Baltimore painter Cynthia Daignault was more prepared than most, having purchased a small business owner’s insurance policy for her materials and equipment as well as basic liability for the studio. Over email, she explained to me that she added to her policy a special fine art rider to cover her finished artwork which she describes as “$$$$” and figured she was well prepared for any catastrophe. But when her studio flooded and she lost $50,000-worth of materials and priceless finished works, she found out that she was not covered for flooding. When applying for emergency funding, Daignault realized that those kinds of funds are generally put together for widely acknowledged natural disaster events like forest fires and hurricanes—but since Daignault’s flooding occurred during a heavy rainstorm, she couldn’t find any assistance. Now Daignault buys health insurance, business insurance, an art rider, and flood insurance, which comes to about $1,500 a month in total. At these numbers, she completely understands why so many artists decide to forgo insurance altogether, but for herself, she has decided “it’s a lot—but losing so much was worse.”

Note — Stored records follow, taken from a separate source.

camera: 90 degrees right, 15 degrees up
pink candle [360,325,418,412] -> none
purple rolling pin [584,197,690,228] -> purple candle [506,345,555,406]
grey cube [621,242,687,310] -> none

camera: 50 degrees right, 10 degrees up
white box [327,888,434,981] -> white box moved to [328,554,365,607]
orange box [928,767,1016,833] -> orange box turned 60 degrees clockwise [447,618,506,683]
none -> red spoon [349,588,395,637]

According to agent Troy Smith of ACT, weather is actually the biggest factor in the claims they see on their ACT policy, which was designed with artists who show at short-term and high-volume fairs and conferences in mind. “Most claims we see are weather-related, someone’s tent will be picked up and damage something else—artwork, vehicles, and buildings,” Smith says. “We’ve paid to fix cars, art, and property.” An ACT policy can be purchased for a single three-day event or annually, so most of Smith’s clients are artists participating in art fairs, craft conventions, and other temporary events. The policy can be extended to cover longer periods of time if needed, but it is not intended to cover public art installations (you might look into an Installation Floater policy for that).

ACT is also not in the business of assigning value to your art, a mistake that many artists make when buying insurance—it’s important to remember that insurance does not cover the sales value of fine art, only the materials necessary to remake the work. “Our policies are designed to take the supplies that were necessary to make the work and replace them,” Smith explains. “The primary purpose of the ACT policy is to cover liability in case of injury.” So if someone falls in front of your exhibition tent or sues you because they claim a process you taught them was harmful, there are insurance policies that can protect your assets.

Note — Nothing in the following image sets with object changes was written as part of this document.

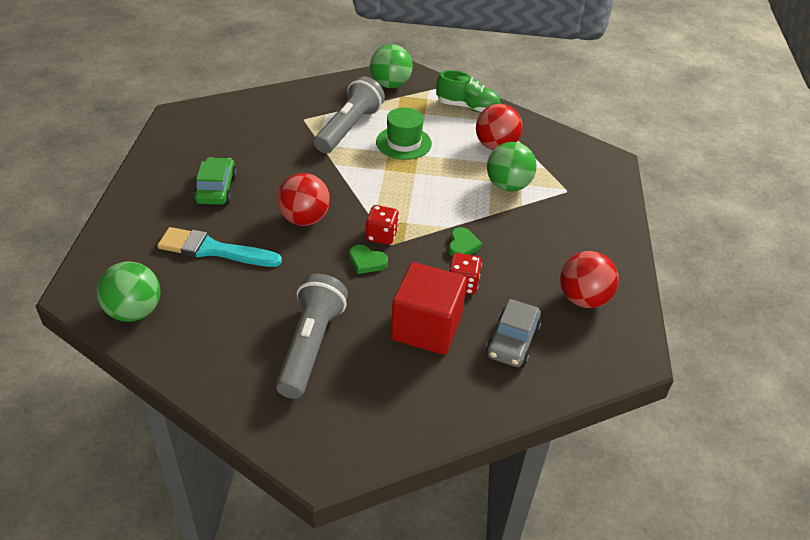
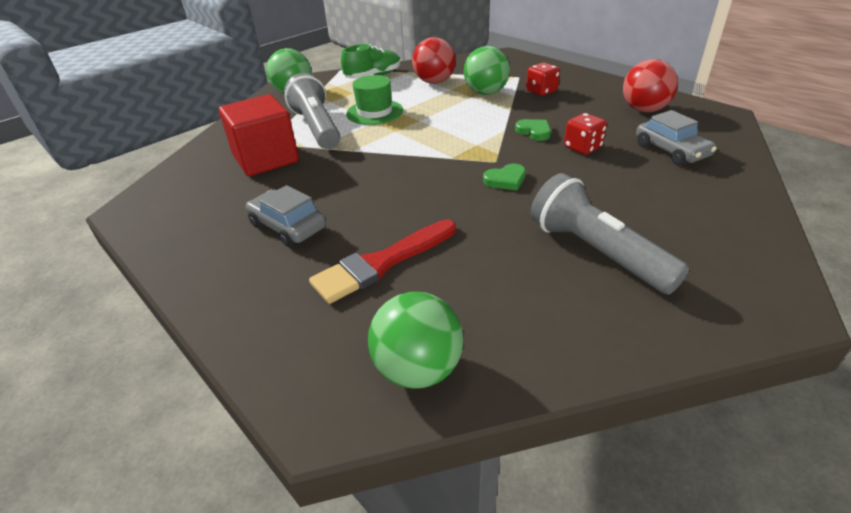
camera: 45 degrees left, 5 degrees down
turquoise brush [157,227,282,267] -> red brush [309,219,456,304]
green car [193,157,237,205] -> grey car [246,185,326,247]
red ball [277,173,330,226] -> none
red dice [366,205,399,245] -> red dice moved to [526,62,560,96]
red cube [391,262,467,355] -> red cube moved to [219,94,299,176]

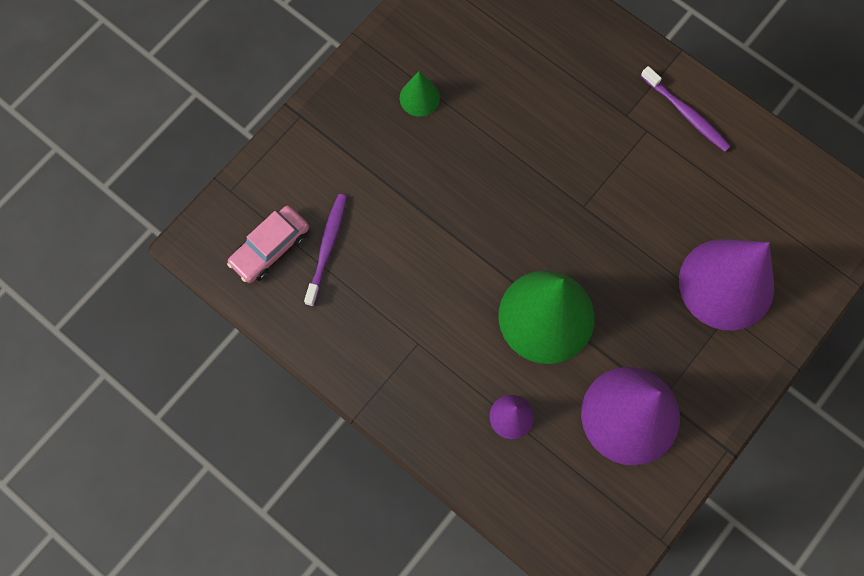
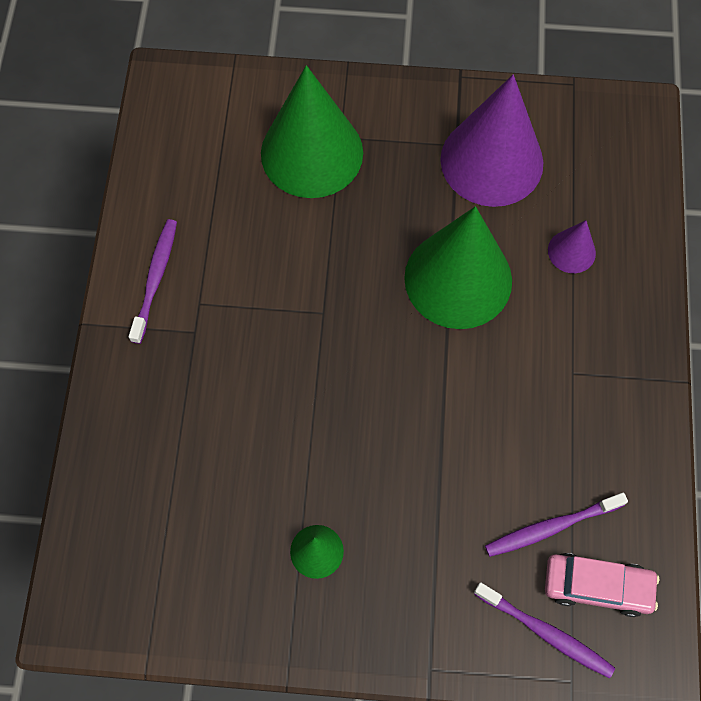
camera: 125 degrees left, 5 degrees down
purple cone [679,239,774,331] -> green cone [261,65,363,198]
none -> purple toothbrush [474,582,615,679]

MDP creates packages for artists to offer them the fullest coverage. According to agent Meghan Shriver Coleman, this “typically includes General Liability, Inland Marine/Fine Art, Installation Floater (if Public Artist) and sometimes Workers Compensation” depending on the profession. MDP often works with artists to combine different types of insurance to offer the best coverage, and Coleman cautions, “adding to a homeowners policy doesn’t provide adequate coverage nor does it contemplate the full operations of an artist’s work and exposures. It’s extremely important that artists speak to their homeowners insurance carrier and review their policies for appropriate coverage.”

So even if you think you’re covered, you really need to check your current policies to be sure. “We don’t recommend adding the completed works or work in process to a homeowners policy because we have found that it doesn’t always cover in the way the artist has intended,” Coleman continues. What generally works better for artists are policies that specifically cover the works while they are being made as well as once they’re completed.  

Whether you’re thinking about participating in fairs again post-COVID or just want to protect your work while it’s living in your basement, insurance is worth looking into. You might be surprised how affordable some policies are (ACT starts at $49 for a three-day event policy). When you’re buying a policy or package, make sure to speak to an agent to understand all the exclusions and really assess if you’re buying the coverage you think you’re buying. It just might make the difference.